Partenariat production-négoce

Ramenant le vignoble à un rôle de production répondant aux demandes du marché analysées par les metteurs en marché, le syndicat promet que « les marques de Négoce sont synonymes de rentabilité et de stabilité pour les exploitations ». Ce programme s’appuyant sur des exemples de partenariat permettant de valoriser des lots de vin en vrac par la massification dépassant l’atomisation du vignoble girondine.

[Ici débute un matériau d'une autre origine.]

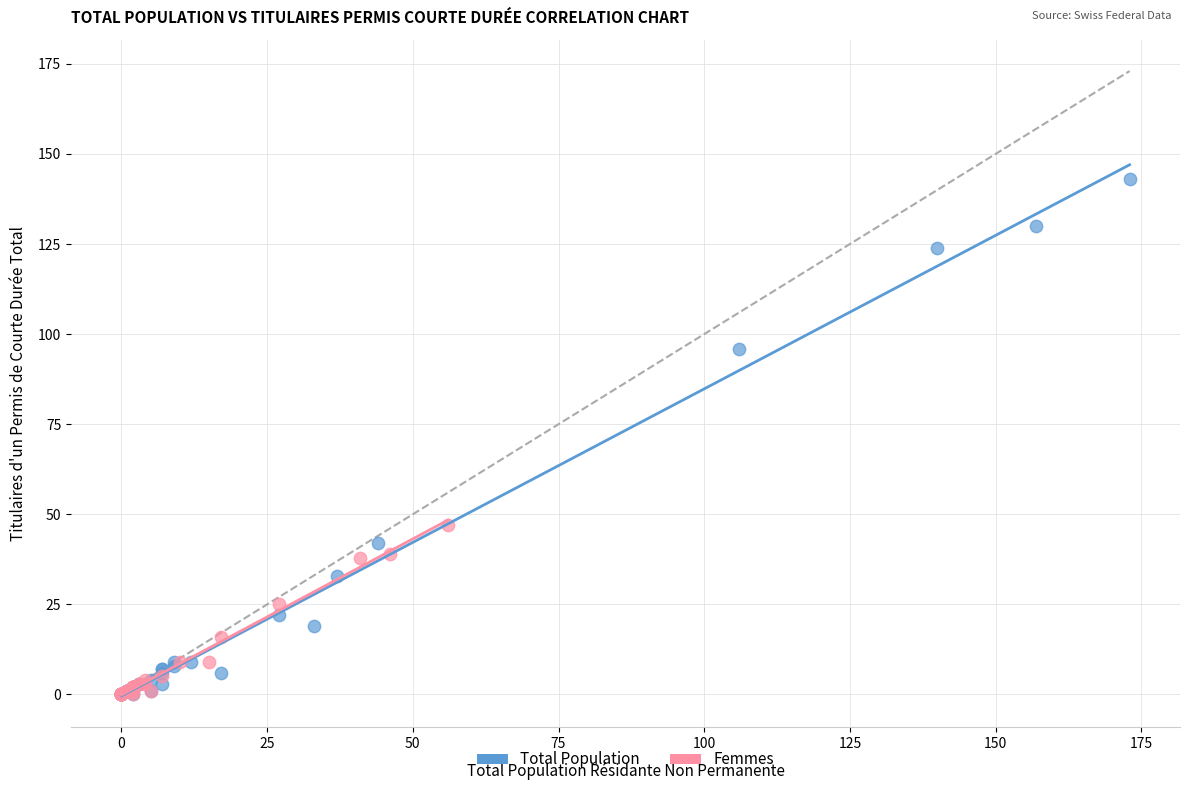

Which series has the largest Y range (max minus min)?

Total Population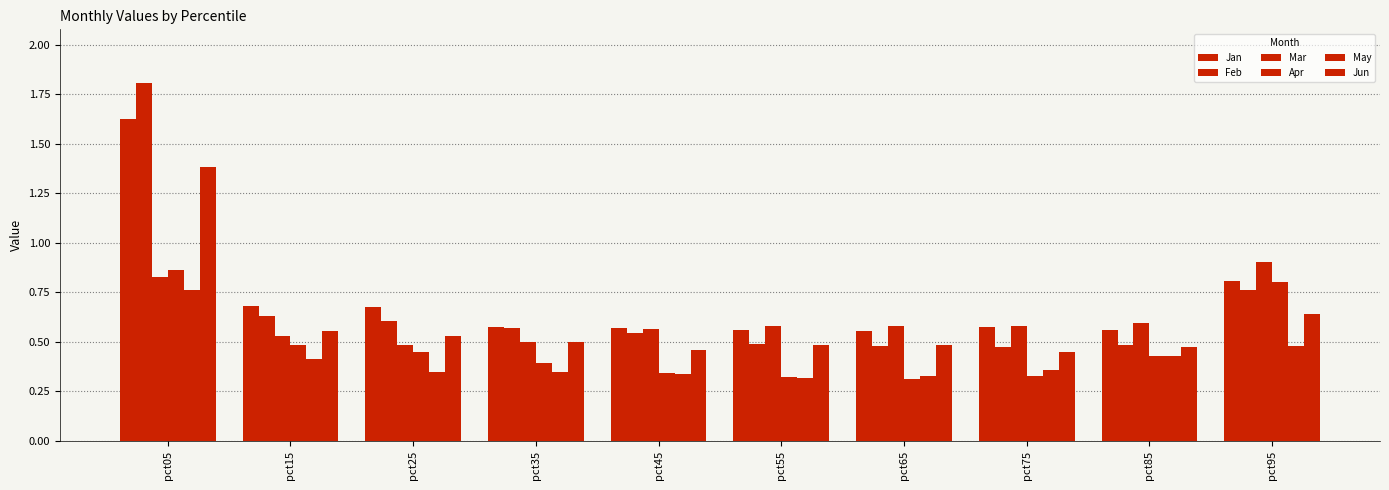

Does the chart contain any negative values?

No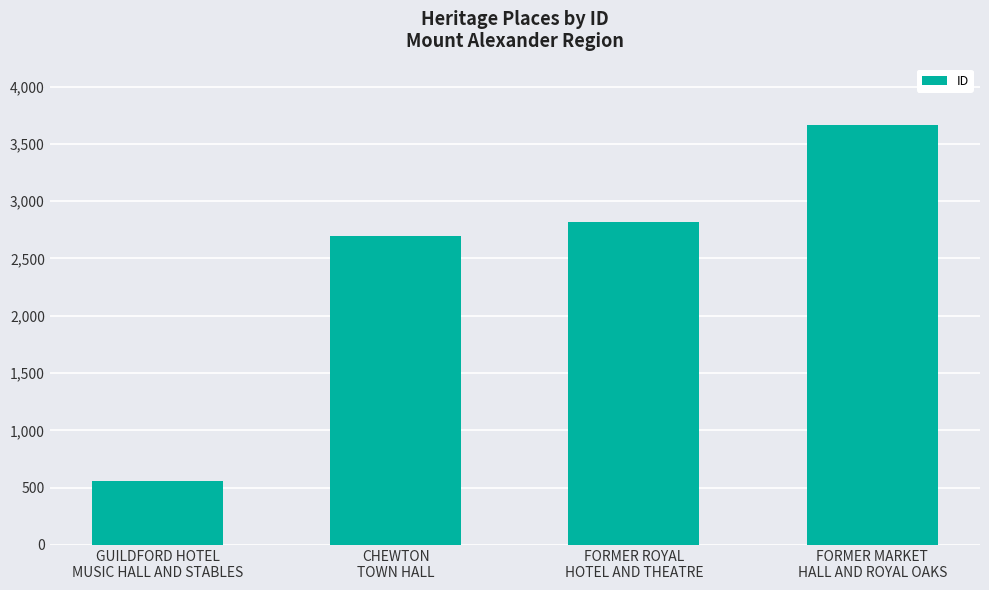

Reading right to left, transcribe all the data shown in this chart.

FORMER MARKET
HALL AND ROYAL OAKS=3664	FORMER ROYAL
HOTEL AND THEATRE=2818	CHEWTON
TOWN HALL=2697	GUILDFORD HOTEL
MUSIC HALL AND STABLES=562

Secoués par les manifestations à Hong-Kong, l’incertitude du Brexit, les surtaxes américains et les impacts du coronavirus, « les négociants considèrent que la situation actuelle de Bordeaux est une véritable opportunité ». Du moins si pour la « production, cela implique un engagement sincère en faveur des marques, matérialisé par une réelle exigence de qualité dans les vins qu’ils leur proposent ». En attendant, « les négociants invitent d’abord au pragmatisme et insistent sur le fait que tous les châteaux actuels n’ont pas intérêt à exister en tant que marques ».

 

 

* : Non-signé, l’article a été rédigé pour Bordeaux Négoce par l’agence 53 Monkeys.